(Source records)

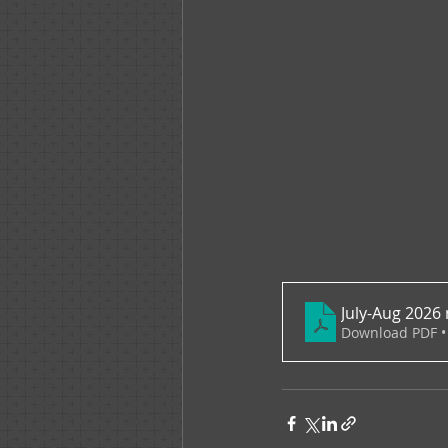
July-Aug 2026 
Download PDF •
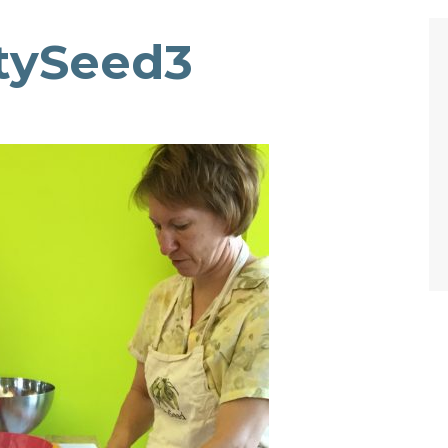
itySeed3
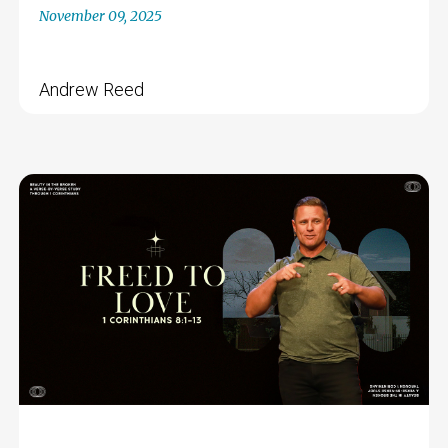
November 09, 2025
Andrew Reed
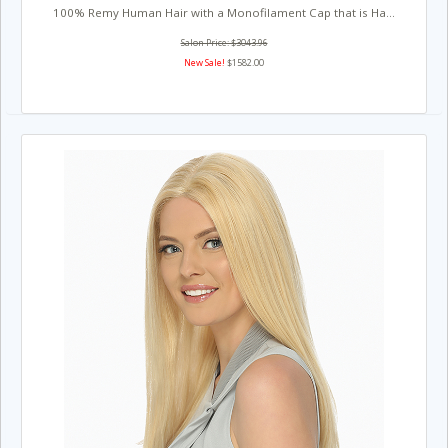
100% Remy Human Hair with a Monofilament Cap that is Ha...
Salon Price: $3043.96
New Sale!
$1582.00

Task statement =>
Except for the pictures, set down all of the records exactly.

Solved exercise =>
July-Aug 2026 
Download PDF •
itySeed3
November 09, 2025
Andrew Reed
100% Remy Human Hair with a Monofilament Cap that is Ha...
Salon Price: $3043.96
New Sale!
$1582.00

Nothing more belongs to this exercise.